Your answer should be the lines below from the one holding "Add tests for" through the one holding "remove unused XCTest", copied exactly and with nothing else.
**** Records for processing ****
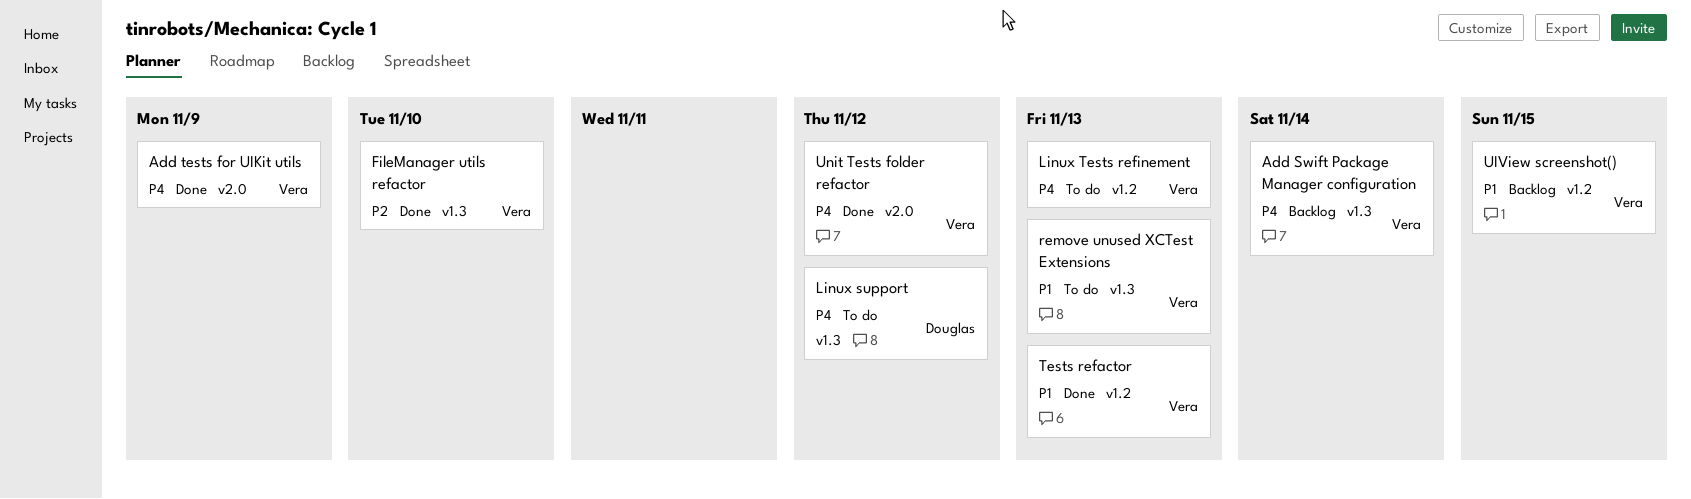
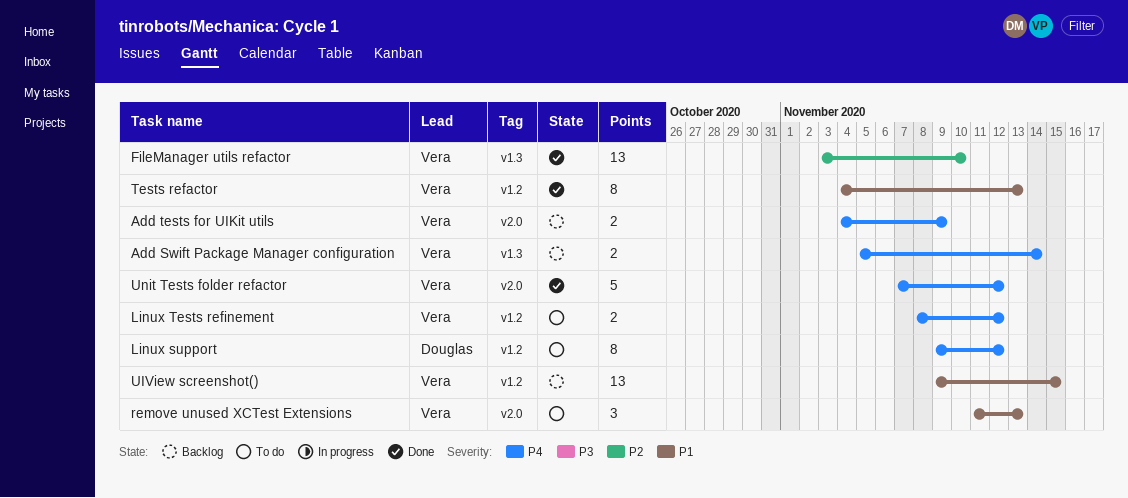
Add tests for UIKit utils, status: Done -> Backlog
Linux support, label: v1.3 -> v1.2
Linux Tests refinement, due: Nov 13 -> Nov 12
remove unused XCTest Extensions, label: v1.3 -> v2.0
****
**** Records for processing ****
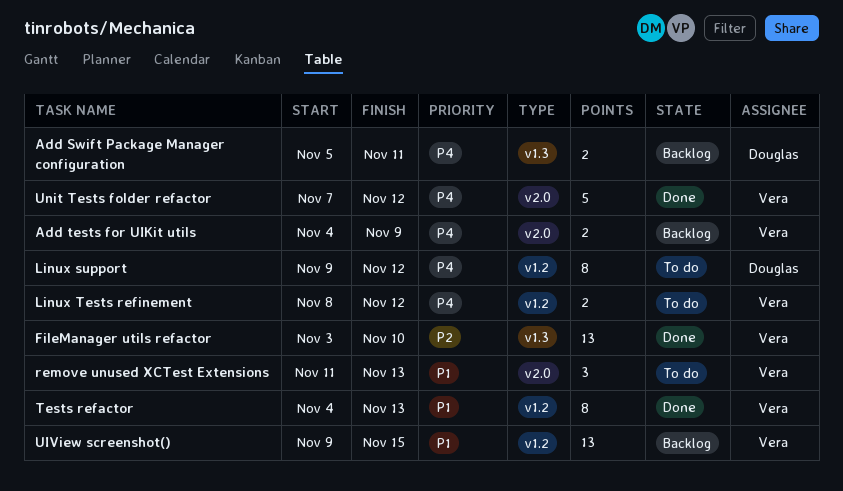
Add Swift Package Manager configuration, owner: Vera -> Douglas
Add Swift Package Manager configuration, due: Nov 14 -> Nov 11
****
> Output for this exercise:
Add tests for UIKit utils, status: Done -> Backlog
Linux support, label: v1.3 -> v1.2
Linux Tests refinement, due: Nov 13 -> Nov 12
remove unused XCTest Extensions, label: v1.3 -> v2.0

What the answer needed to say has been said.